### WHAT THE TASK REQUIRES:
Rewrite the material below so that every occurrence of "Готовые лайтбоксы" becomes "Готовые вывески". Leave everything else unchanged.

Saved entries:
+---+

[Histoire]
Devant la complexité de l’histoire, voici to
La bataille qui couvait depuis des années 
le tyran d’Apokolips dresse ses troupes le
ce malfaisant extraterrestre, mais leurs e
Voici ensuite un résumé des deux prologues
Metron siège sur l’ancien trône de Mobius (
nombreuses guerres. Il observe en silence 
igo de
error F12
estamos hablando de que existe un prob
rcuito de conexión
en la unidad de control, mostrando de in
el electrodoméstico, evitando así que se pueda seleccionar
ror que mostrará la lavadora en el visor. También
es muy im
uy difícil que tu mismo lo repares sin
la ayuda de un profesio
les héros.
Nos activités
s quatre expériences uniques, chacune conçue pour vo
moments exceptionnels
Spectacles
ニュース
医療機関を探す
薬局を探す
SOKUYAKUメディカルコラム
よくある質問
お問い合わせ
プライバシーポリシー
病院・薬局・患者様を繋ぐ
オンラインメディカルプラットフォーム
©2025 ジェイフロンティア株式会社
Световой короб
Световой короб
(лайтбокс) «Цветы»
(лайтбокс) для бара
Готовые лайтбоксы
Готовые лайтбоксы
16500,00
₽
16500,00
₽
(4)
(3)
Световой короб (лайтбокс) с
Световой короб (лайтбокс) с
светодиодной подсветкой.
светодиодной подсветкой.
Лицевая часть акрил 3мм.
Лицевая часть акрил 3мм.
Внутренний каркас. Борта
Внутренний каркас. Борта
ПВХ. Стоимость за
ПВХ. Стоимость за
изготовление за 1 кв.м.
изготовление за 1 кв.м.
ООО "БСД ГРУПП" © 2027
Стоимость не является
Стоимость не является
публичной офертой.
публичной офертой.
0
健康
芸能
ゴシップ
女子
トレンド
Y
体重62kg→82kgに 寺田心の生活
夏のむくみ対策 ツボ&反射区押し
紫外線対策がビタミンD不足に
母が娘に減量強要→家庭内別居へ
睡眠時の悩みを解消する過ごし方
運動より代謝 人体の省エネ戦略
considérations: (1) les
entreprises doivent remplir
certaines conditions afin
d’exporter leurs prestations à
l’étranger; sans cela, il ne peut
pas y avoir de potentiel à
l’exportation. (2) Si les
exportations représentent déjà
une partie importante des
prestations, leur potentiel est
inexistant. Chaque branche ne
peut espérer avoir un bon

+---+

### TASK RESPONSE:
[Histoire]
Devant la complexité de l’histoire, voici to
La bataille qui couvait depuis des années 
le tyran d’Apokolips dresse ses troupes le
ce malfaisant extraterrestre, mais leurs e
Voici ensuite un résumé des deux prologues
Metron siège sur l’ancien trône de Mobius (
nombreuses guerres. Il observe en silence 
igo de
error F12
estamos hablando de que existe un prob
rcuito de conexión
en la unidad de control, mostrando de in
el electrodoméstico, evitando así que se pueda seleccionar
ror que mostrará la lavadora en el visor. También
es muy im
uy difícil que tu mismo lo repares sin
la ayuda de un profesio
les héros.
Nos activités
s quatre expériences uniques, chacune conçue pour vo
moments exceptionnels
Spectacles
ニュース
医療機関を探す
薬局を探す
SOKUYAKUメディカルコラム
よくある質問
お問い合わせ
プライバシーポリシー
病院・薬局・患者様を繋ぐ
オンラインメディカルプラットフォーム
©2025 ジェイフロンティア株式会社
Световой короб
Световой короб
(лайтбокс) «Цветы»
(лайтбокс) для бара
Готовые вывески
Готовые вывески
16500,00
₽
16500,00
₽
(4)
(3)
Световой короб (лайтбокс) с
Световой короб (лайтбокс) с
светодиодной подсветкой.
светодиодной подсветкой.
Лицевая часть акрил 3мм.
Лицевая часть акрил 3мм.
Внутренний каркас. Борта
Внутренний каркас. Борта
ПВХ. Стоимость за
ПВХ. Стоимость за
изготовление за 1 кв.м.
изготовление за 1 кв.м.
ООО "БСД ГРУПП" © 2027
Стоимость не является
Стоимость не является
публичной офертой.
публичной офертой.
0
健康
芸能
ゴシップ
女子
トレンド
Y
体重62kg→82kgに 寺田心の生活
夏のむくみ対策 ツボ&反射区押し
紫外線対策がビタミンD不足に
母が娘に減量強要→家庭内別居へ
睡眠時の悩みを解消する過ごし方
運動より代謝 人体の省エネ戦略
considérations: (1) les
entreprises doivent remplir
certaines conditions afin
d’exporter leurs prestations à
l’étranger; sans cela, il ne peut
pas y avoir de potentiel à
l’exportation. (2) Si les
exportations représentent déjà
une partie importante des
prestations, leur potentiel est
inexistant. Chaque branche ne
peut espérer avoir un bon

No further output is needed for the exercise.